Thai travels of the heart

While travelling it's easy to meet like-minded people. Fellow backpackers, sweet locals, creative adventurers, dreamers. I love to waltz in and out of people's lives, like they do in mine. Because when you're on the road, there is lots of moving around and hardly any standing still. It's rare to find someone who is on the exact same path as you, so there are many goodbyes. I suck at goodbyes. It must be the hardest part of travelling, that moment you have to hug a new friend and say 'see you in life!'. Because unlike at home, you don't know when or if you will see each other again.

There are people you know you will meet again, because your entire body longs for it and you can't get them out of your mind.
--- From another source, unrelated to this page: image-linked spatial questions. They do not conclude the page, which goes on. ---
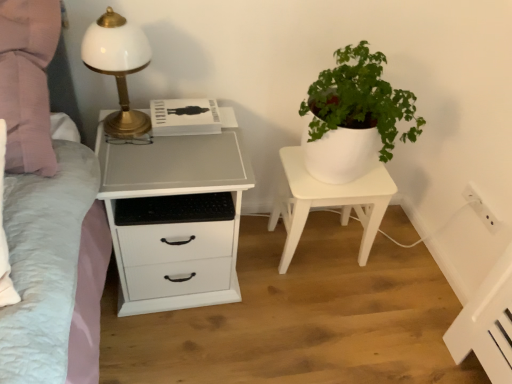
Where is `free space to the right of white matte plant pot at center`? The width and height of the screenshot is (512, 384). free space to the right of white matte plant pot at center is located at coordinates (400, 262).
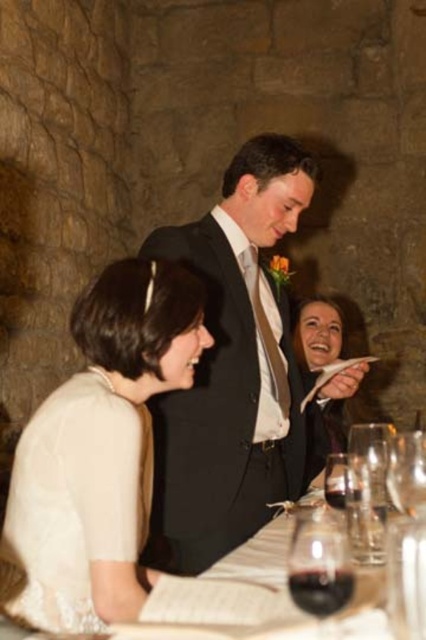
Is smooth beige dress at lower center shorter than translucent glass wine at center?

No.

Which is below, smooth beige dress at lower center or translucent glass wine at center?

translucent glass wine at center

Describe the element at coordinates (328, 419) in the screenshot. I see `smooth beige dress at lower center` at that location.

Identify the location of smooth beige dress at lower center. Image resolution: width=426 pixels, height=640 pixels. (328, 419).

Who is higher up, dark red glass at table center or translucent glass wine at center?

translucent glass wine at center is above.

Between point (310, 600) and point (354, 497), which one is positioned in front?

Point (310, 600)

The image size is (426, 640). Find the location of `dark red glass at table center`. dark red glass at table center is located at coordinates (321, 589).

What do you see at coordinates (328, 419) in the screenshot?
I see `smooth beige dress at lower center` at bounding box center [328, 419].

Is point (314, 470) farther from viewer compared to point (350, 589)?

Yes.

Is point (325, 436) farther from viewer compared to point (307, 570)?

Yes, point (325, 436) is behind point (307, 570).

Find the location of `smooth beige dress at lower center`. smooth beige dress at lower center is located at coordinates (328, 419).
The story you started together just hasn't quite finished yet. But your plans send you in different directions. There is money to be made, flights to be booked, bucket list places to be ticked off. But in between the lines of greater travel plans, there are the hidden love notes. The memories of night time talks. Shared moments you don't easily forget. Instead your mind plays them over and over again, like a record on repeat.

You book a flight to Thailand and in impulsive love blindness, you tell him to come and meet you. When you arrive he's there, waiting for you at the airport. The next days are a blur, love flows and time flies.

Bangkok madness makes us hide inside a small room with the fan on high. The cold shower washes Indonesia off my skin, fresh for new adventures. He plays music, brings beers and cigarettes. The only reason to go out is midnight pad thai.

The North is calling so we hire a bike and turn a day trip into a road trip all around national parks, mountain views and hippie villages. We only stop to swim under waterfalls and set up camp for the night. We ride all day every day and take in the mountains until we breathe them. I fall asleep under the stars and dream of life in a small Thai village, starting jungle fires to farm the land. Cut fruit trees and cook Thai food like a goddess. I wake up and clear the dream out of my eyes. Coffee and we're on the road again. The bike has a hard time carrying us both uphill, so we stop and watch the clouds pass by.

A week feels like a day and before I know it, we're on our way to different airports. New places, back to our own journeys. Chiang Mai sticky rice turns into Yangon chocolate dumplings.

In all my travels, the only place I ever flew to and landed in the pouring rain, was Belgium. When I arrive in Myanmar, it's raining like mad. Monsoon season, they say. Coming home, I think.